_THE DATA_

◆ ◆ ◆ ◆ ◆ ◆ ◆

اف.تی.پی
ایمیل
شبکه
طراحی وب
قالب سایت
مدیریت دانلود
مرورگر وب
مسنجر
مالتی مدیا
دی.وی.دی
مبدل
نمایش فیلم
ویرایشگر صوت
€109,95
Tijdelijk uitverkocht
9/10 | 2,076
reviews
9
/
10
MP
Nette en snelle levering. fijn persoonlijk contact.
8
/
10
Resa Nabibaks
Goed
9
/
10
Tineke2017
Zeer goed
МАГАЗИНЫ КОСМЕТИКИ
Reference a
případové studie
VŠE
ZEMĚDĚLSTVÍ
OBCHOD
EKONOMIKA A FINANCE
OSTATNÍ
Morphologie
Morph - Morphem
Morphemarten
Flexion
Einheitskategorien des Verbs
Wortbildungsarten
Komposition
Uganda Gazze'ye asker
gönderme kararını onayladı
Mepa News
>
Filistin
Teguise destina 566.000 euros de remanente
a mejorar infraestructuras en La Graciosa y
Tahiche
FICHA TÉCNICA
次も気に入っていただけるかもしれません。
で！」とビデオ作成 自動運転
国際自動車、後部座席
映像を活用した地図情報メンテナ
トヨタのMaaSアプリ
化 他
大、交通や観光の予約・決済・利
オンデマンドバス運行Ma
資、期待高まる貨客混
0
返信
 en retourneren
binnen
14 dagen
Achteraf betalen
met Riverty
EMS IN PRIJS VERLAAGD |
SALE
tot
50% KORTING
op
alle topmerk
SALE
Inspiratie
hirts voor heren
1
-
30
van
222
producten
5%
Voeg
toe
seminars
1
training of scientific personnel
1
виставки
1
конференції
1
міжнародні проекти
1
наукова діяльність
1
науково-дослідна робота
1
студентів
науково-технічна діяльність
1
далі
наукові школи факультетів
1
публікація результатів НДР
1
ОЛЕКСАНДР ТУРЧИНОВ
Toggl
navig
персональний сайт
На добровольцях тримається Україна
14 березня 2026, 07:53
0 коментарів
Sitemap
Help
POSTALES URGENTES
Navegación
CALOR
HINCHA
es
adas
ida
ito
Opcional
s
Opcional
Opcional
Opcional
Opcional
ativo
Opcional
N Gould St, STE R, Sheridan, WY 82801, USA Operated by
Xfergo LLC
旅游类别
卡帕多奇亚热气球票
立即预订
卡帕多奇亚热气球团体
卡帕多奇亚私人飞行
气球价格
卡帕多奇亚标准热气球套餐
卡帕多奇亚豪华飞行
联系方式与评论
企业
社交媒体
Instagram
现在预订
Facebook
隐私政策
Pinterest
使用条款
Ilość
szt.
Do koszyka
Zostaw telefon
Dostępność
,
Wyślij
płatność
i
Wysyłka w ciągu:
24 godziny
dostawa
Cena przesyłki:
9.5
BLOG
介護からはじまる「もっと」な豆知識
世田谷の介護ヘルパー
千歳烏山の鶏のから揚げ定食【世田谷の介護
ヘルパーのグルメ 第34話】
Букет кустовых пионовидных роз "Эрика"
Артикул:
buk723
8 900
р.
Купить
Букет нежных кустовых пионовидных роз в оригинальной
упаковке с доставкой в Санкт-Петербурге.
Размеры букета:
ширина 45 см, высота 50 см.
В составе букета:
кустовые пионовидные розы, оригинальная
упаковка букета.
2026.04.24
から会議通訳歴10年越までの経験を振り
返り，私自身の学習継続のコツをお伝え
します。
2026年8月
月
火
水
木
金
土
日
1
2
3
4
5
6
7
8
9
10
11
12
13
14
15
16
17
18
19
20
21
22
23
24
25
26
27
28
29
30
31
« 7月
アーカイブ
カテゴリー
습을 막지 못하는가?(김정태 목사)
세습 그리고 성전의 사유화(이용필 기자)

◆ ◆ ◆ ◆ ◆ ◆ ◆

Copy out every line in the listing where the word "науково" appears.

науково-дослідна робота
науково-технічна діяльність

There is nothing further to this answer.